**Required work:**
1) Extract from the passage on liabilities and liquidity the section that opens with the words containing "CAPITAL RESOURCES AND" and closes with "and debt service.", copying it word for word.
2) Extend the passage on liabilities and liquidity by writing what comes next, starting after its final sentence about the Company's primary uses of cash.
***** Reading passage
At March 31, 2000, the Company's total liabilities amounted to $555.2 million,
as compared to $557.9 million at December 31, 1999. The $2.7 million or 0.5%
decrease in total liabilities was primarily due to a $4.4 million decrease in
accrued payroll and compensation, a $4.6 million decrease in accrued interest
payable, a $1.5 million decrease in accrued and other liabilities, offset by a
$5.0 million increase in accounts payable and a $3.2 million increase in
deferred income taxes payable. Accrued payroll and compensation decreased as
1999 management bonuses and employee profit sharing were paid in the first
quarter of 2000. The decrease in accrued interest was primarily due to timing of
interest payments.Accounts payable increased due to the higher production
volumes.


                                       11


CAPITAL RESOURCES AND LIQUIDITY

The Company's primary sources of liquidity are cash flow from operations and
borrowing under the Company's working capital facility ("Revolver"). The
Company's primary uses of cash are funding working capital, capital expenditures
under the Company's expansion plans and debt service.
**********
***** Data to examine
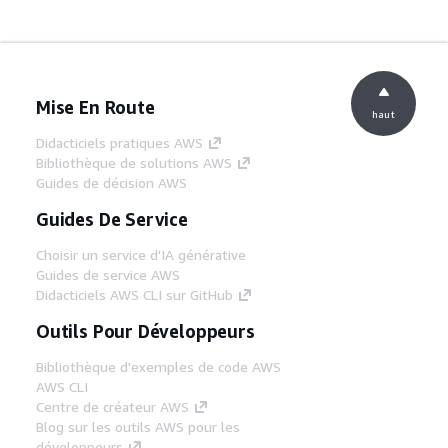
Mise En Route
haut
Didacticiels pratiques AWS
Bibliothèque de solutions AWS
Guides de décision AWS
Guides De Service
Choisir un service d'IA générative
Guides de service AWS
Didacticiels AWS CLI sur GitHub
Outils Pour Développeurs
Bibliothèque d'exemples de code AWS
AWS CLI
Centre de créateur AWS
Blog sur les outils AWS pour les
développeurs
**********
**Outputs for the tasks:**
1)
CAPITAL RESOURCES AND LIQUIDITY

The Company's primary sources of liquidity are cash flow from operations and
borrowing under the Company's working capital facility ("Revolver"). The
Company's primary uses of cash are funding working capital, capital expenditures
under the Company's expansion plans and debt service.

2)
As of March 31, 2000, the Company had cash and short-term investments of $21.4
million compared to $32.5 million at December 31, 1999. The Company's operating
activities provided $0.6 million and the financing activities provided $0.5
million. The Company's investing activities for the three months ended March 31,
2000 used $12.1 million compared to $8.1 million for the three months ended
March 31, 1999.

Cash flow from financing activities during the three months ended March 31, 2000
was $0.5 million compared to $38.2 million for the three months ended March 31,
1999.

The Company incurred capital expenditures in 1999 of $46 million. The Company
expects its capital expenditures to be approximately $50 million in 2000. It is
anticipated that these expenditures will fund (i) approximately $2 million for
technology advancement projects; (ii) investments in productivity and capacity
expansion improvements in 2000 of approximately $36 million; (iii) maintenance
of business expenditures of approximately $10 million; and (iv) quality
improvements of approximately $2 million. Future investments in productivity
improvements are expected to be focused on capacity expansion, additional
automation, shop floor and engineering systems and improved coating
capabilities.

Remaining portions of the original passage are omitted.